Spiritual Statement
I have always been inclined to like such chanting
musicality, probably first enthused by Quintessence, some George Harrison, then
a host of others who over the past 40 years have taken on the ‘Krishna’ mantra
from its most natural [just chant] to psychedelic wrappings.
This collection from over those same years by Alice Coltrane is
therefore inherently beautiful to me, but it is also a gorgeous collection of
ensemble chanting and musical embellishment, like opener Om Rama that is bathed
in sweeping electronica, like spiraling sirens to pun a little, before moving
into solo male vocal chant, echoed by the vocal ensemble, before ending on a
heightened synth, so to speak.
Alice Coltrane leads on the second Om Shanti, a church organ
setting an ironic, though not badly so, background for her beautiful chant, a
fulsome and soulful wording. This then merges into the ensemble whole which is
simply gorgeous, again. Third Rama Rama is similarly sweet with more
orchestration and sitar with synth running the focal strain; fourth Rama Guru
returns to an ensemble, with handclaps, setting.

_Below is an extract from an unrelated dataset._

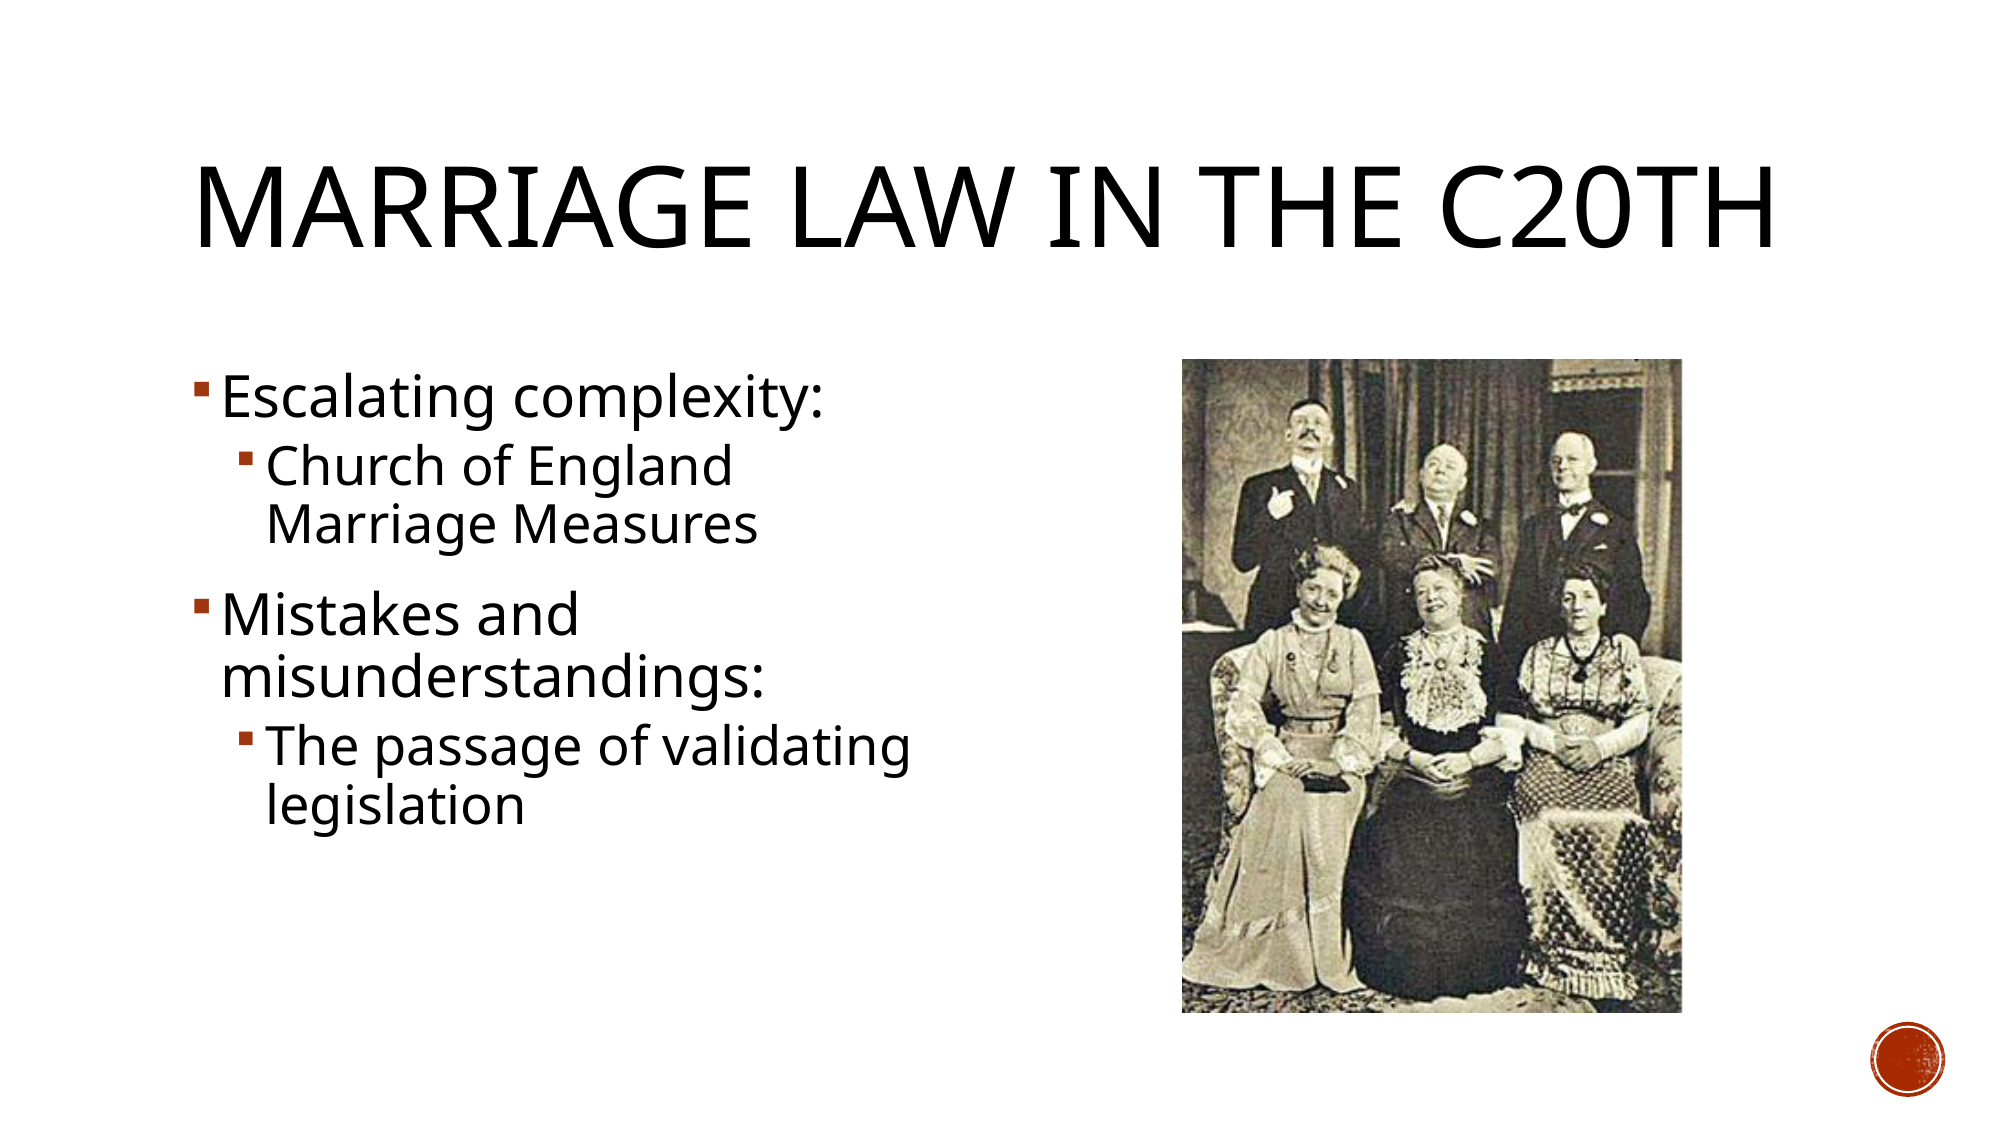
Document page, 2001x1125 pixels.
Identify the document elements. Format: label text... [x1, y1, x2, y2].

list Escalating complexity: Church of England Marriage Measures Mistakes and misunderstandings: The passage of validating legislation [175, 360, 956, 1013]
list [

It is the mix of ‘studio’ and ‘live’
sounds that give variation, though it is all naturally set, naturally.
Further chants have a more distant sound, but the whole is
exquisite and conveys such a wonderful sense of joyous community delivered
through faith and music, a spiritual state of seemingly fundamental innocence as
opposed to the fundamentalist proclivities elsewhere in our world today.